I’m going to dress and get William. He’s only eleven, I know, but he’s very sensible – and he’s a boy. He’ll know what to do. I only pretend to be a boy.
I mean – gah! Fine, ask for help. William’s only eleven, he’s sensible, two heads are better than one, I don’t want to deal with this alone. But for a girl who pretends to be a boy – who to all intents and purposes insists she is as good as a boy – to say she’s just a weak hopeless thing because really she’s a girl, it makes me mad. I guess that Blyton wanted us to cheer and think Yes, our George is the better character, we knew that all along, and I do feel that, it’s just a shame that Henry couldn’t be a close second.

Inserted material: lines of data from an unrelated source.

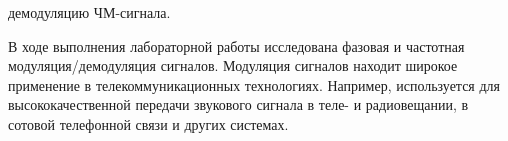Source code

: \documentclass[a4paper,12pt]{article}
\begin{document}
\begin{enumerate}
{ демодуляцию ЧМ-сигнала.
\\}

{\bfseries{}}

В ходе выполнения лабораторной работы исследована фазовая и частотная модуляция/демодуляция сигналов. Модуляция сигналов находит широкое применение в телекоммуникационных технологиях. Например, используется для высококачественной передачи звукового сигнала в теле- и радиовещании, в сотовой телефонной связи и других системах.

\end{enumerate}
\end{document}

It makes me wonder how much of Henry’s bragging was false. George always said Henry was making it all up, and maybe she was. Dick says that “She [Henry] ought to have been a boy. Like you, George,” he added hastily. “Both of you are real sports – plucky as anything.” And of course she does ride off into the night, so she’s not a coward at all, it’s just a shame that she blames any fears she has on being a girl – she actually seems to believe that girls are inferior creatures. George on the other hand always says she’s as good as a boy and tries to prove that by showing that she can do all the things boys do, even if she’s a girl.
At least Mrs Johnson proves herself not entirely useless when she does realise something’s going on. OK her first instinct is to call her husband, but she then calls the police and deals with everything reasonably calmly. And she provides a cracking breakfast after!